**Document segment:**
Mazegen is a maze generation library based on Bob Nystrom's approach, decribed here https://journal.stuffwithstuff.com/2014/12/21/rooms-and-mazes/

It has zero dependecies, but uses stl heavily, so it is supposed to be used in C++ applications.

The example/ directory includes an ASCII-graphics example application. To build it set -DBUILD_EXAMPLE=ON when running cmake.

More complex demo project with SFML and ImGui can be found here https://github.com/aleksandrbazhin/mazegen_sfml_example It's recommended to use it to understand the parameters of the generation.

The algorithm:

1. Throws rooms randomly.
2. Grows the maze by random walk, wiggling with a wiggle chance, from every point. Unlike the original it has user-defined constraints which are first to be used as growth starting points.
3. Connects rooms to all of the adjacent hall regions by the doors once.
4. If the room is connected to an already connected region, the door is removed with 1.0f - extra connection chance. Unlike the original, there is no flood fill to test for connectivity, instead union-find is used for maze regions.
5. Deadends are removed with 1.0f - deadend chance. If deadend chance is 0, the maze just connects all the constraints and the rooms without any blind halls.
6. Deadends adjacent to the rooms are connected with reconnect deadends chance. This step is not in the original, but leads to a more natural looking maze - who would build a hall close to the room and not build a door?

This is an odd number based maze - the height, width, room_min_size, room_max_size, and all the constrained points' coords should always be odd. The limitation comes from the walls being as thick as the halls.

**Given records:**

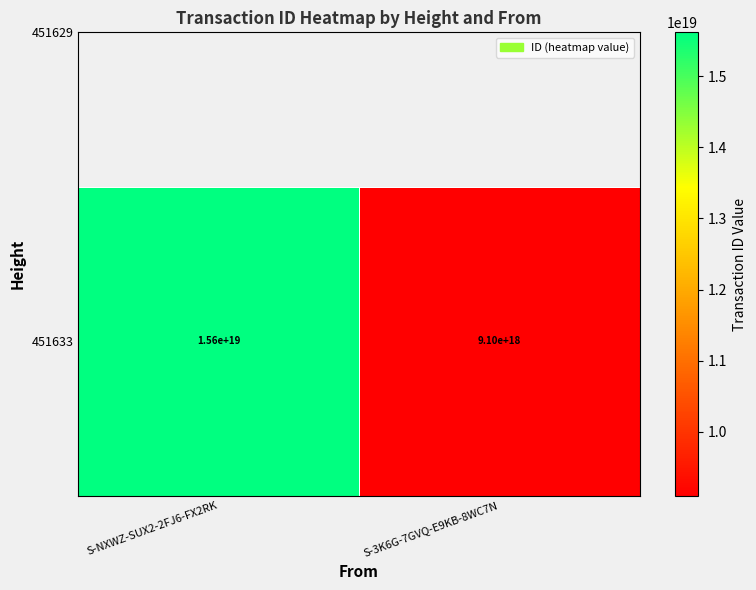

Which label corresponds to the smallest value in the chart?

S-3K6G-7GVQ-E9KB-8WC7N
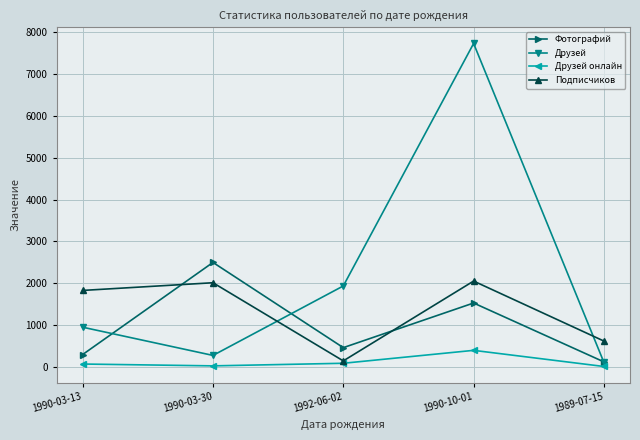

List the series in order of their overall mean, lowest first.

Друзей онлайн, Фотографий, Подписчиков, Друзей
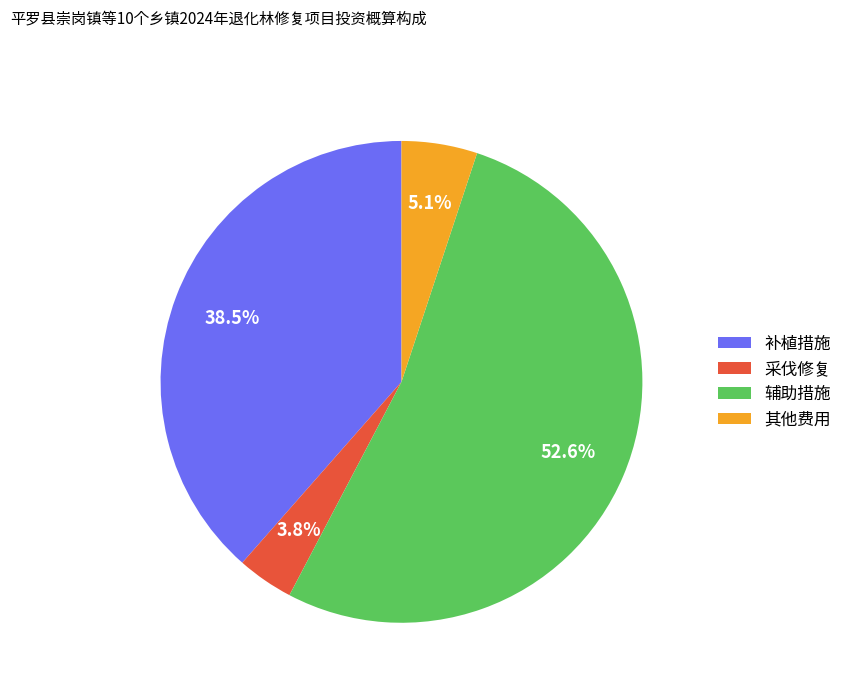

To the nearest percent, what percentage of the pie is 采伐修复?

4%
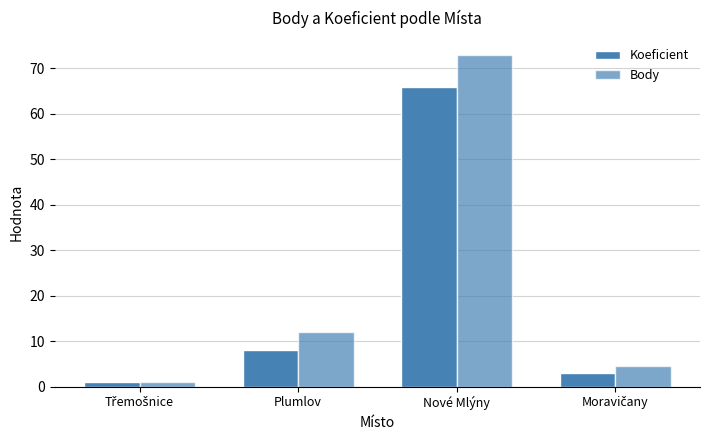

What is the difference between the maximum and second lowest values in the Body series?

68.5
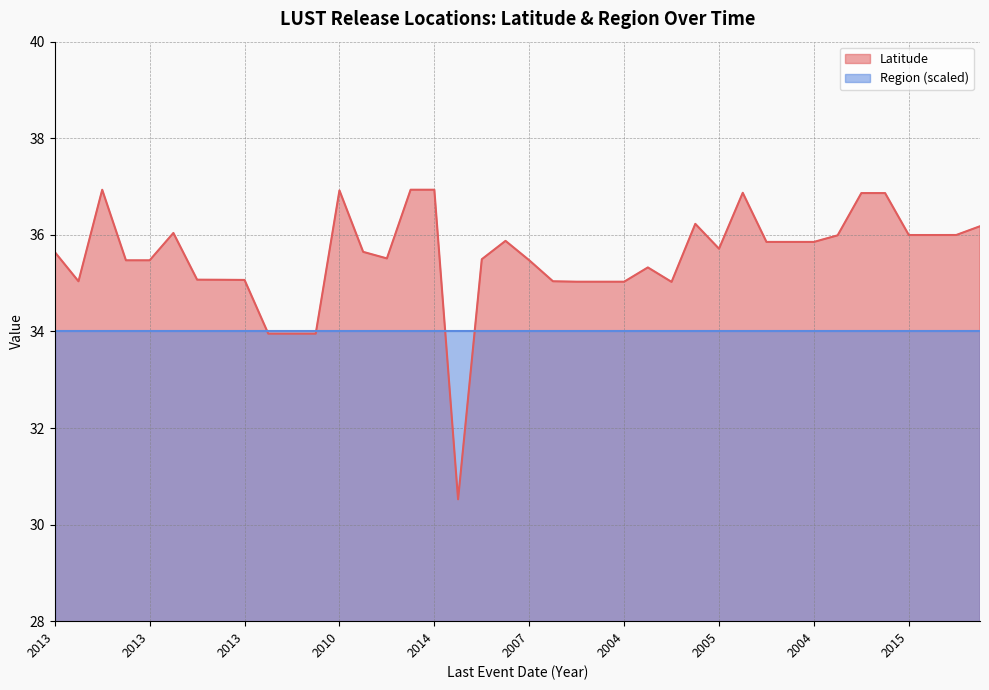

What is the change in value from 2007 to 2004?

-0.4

**To do:**
a) Which values does the Mazegen description say must always be odd? List all of them.
b) Pick up the Mazegen library description after its final sentence and keep writing.

**Expected responses:**
a)
- height
- width
- room_min_size
- room_max_size
- the coordinates of all constrained points

b)
Maximum room placement attempts number is 1 000 000. Height and width are not constrained, but I wouldn't try something much bigger than 10000 by 10000. Such a maze takes around 10s to build on my machine, but the time will grow non-lineraly due to random walk during maze building.

At minimum you have to create a generator and call generate.

auto gen = mazegen::Generator();
gen.generate(width, height);

gen.generate() runs a generation algorithm storing all results in the std containers.

To iterate over the resulting maze use gen.maze_width() and gen.get_height(). By calling gen.region_at(x, y) you can get a maze region id at that point. If there is a wall or x or y is out of maze boundaries, mazegen::NOTHING_ID will be returned. To determine if the id belongs to a hall, room or door use mazegen::is_hall(id), mazegen::is_room(id), and mazegen::is_door(id).

You can set a randomization seed for the generator. Seed is unsigned int as used by std <random>.

auto gen = mazegen::Generator();
gen.set_seed(1000);
gen.generate(width, height);

gen.get_seed() returns the seed used for the last generation.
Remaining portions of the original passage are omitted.